Gran parte de la razón de esta necesidad de ambos tiene que ver con los tiempos de «repostaje» y la autonomía de ambas tecnologías. Actualmente, es muy difícil para los fabricantes de automóviles crear baterías que tengan una autonomía de más de 200 millas sin atiborrar el coche con un millón de baterías que aumentan el peso hasta el punto de ser ineficientes. Por eso BMW está trabajando en baterías más pequeñas y de mayor capacidad y en coches ligeros, como el i3. Luego está el tema de la recarga de los vehículos eléctricos, ya que tarda demasiado tiempo. Incluso en los cargadores rápidos, la recarga completa de las baterías de un coche puede durar un par de horas. Es demasiado tiempo para ser conveniente a gran escala. Pero los coches de hidrógeno suelen tener una autonomía de unos 480 kilómetros y pueden repostar en tres o cinco minutos, apenas más que un coche de gasolina. Así que se ajustaría mucho más a nuestro estilo de vida actual y sería más utilizable para la conducción de larga distancia que un coche eléctrico.

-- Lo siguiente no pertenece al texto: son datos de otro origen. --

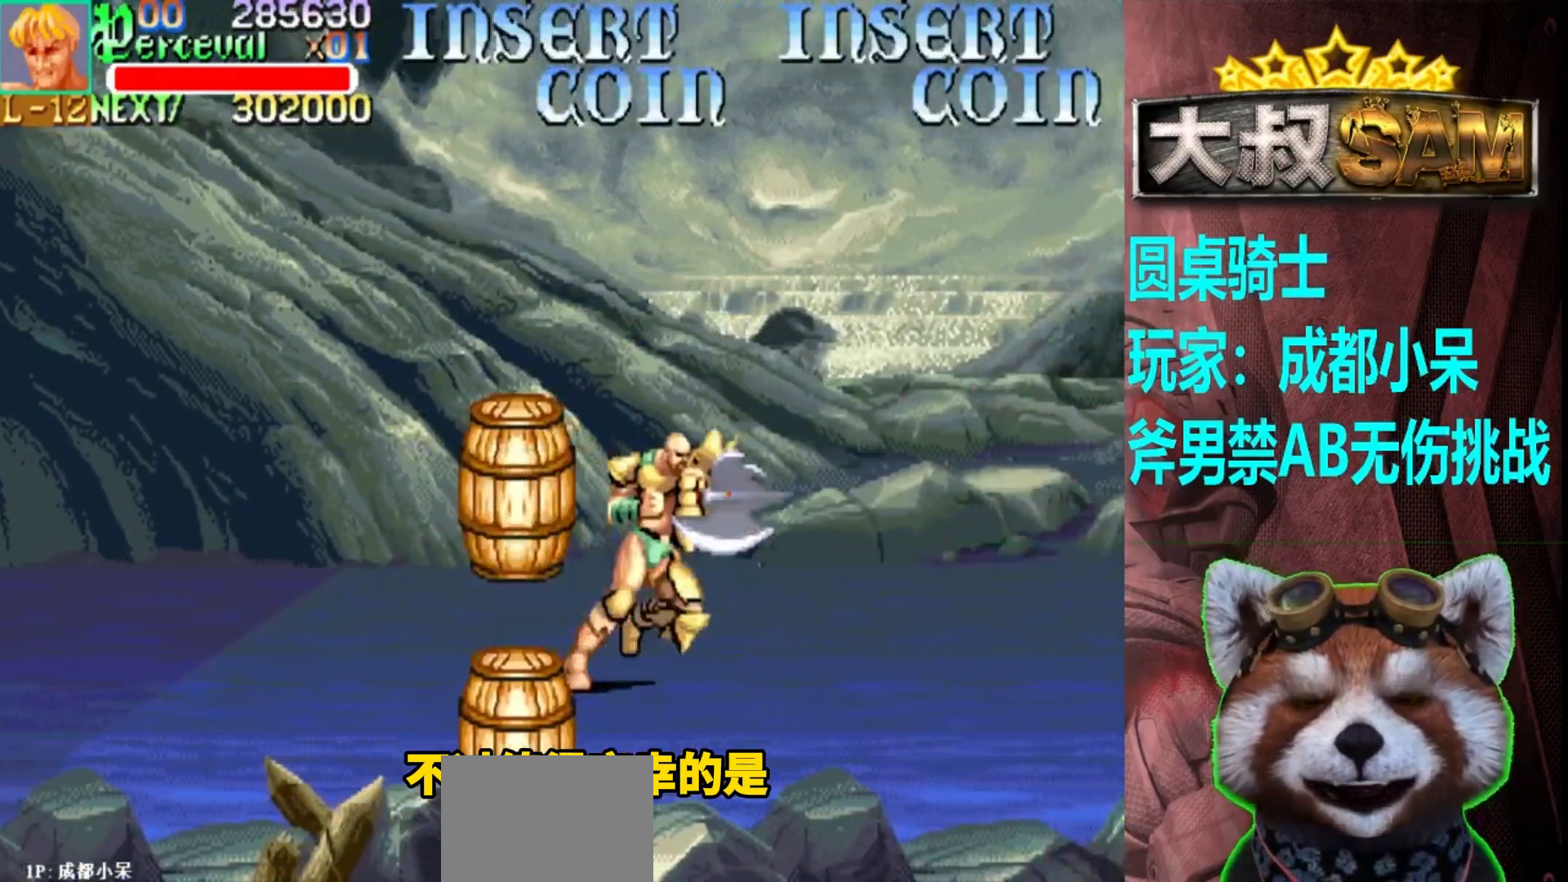
{"buttons": [], "left_stick": "right", "events": [[233, "left_stick", "up-right"], [400, "left_stick", "right"]]}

Parece que BMW está avanzando en la tecnología de pila de combustible de hidrógeno y se lo toma muy en serio. También parece que otros fabricantes de automóviles están siguiendo su ejemplo y que la infraestructura de reabastecimiento de hidrógeno está más cerca de lo que se preveía en un principio. Si todos esos otros fabricantes de automóviles están interesados en la tecnología de hidrógeno y en la de los BEV y creen que hay un lugar claro e importante para ambas en nuestro mundo del automóvil, debe haber algo de eso. El día en que veamos un coche de hidrógeno y un BEV puro en la gama de BMW ya no parece tan lejano.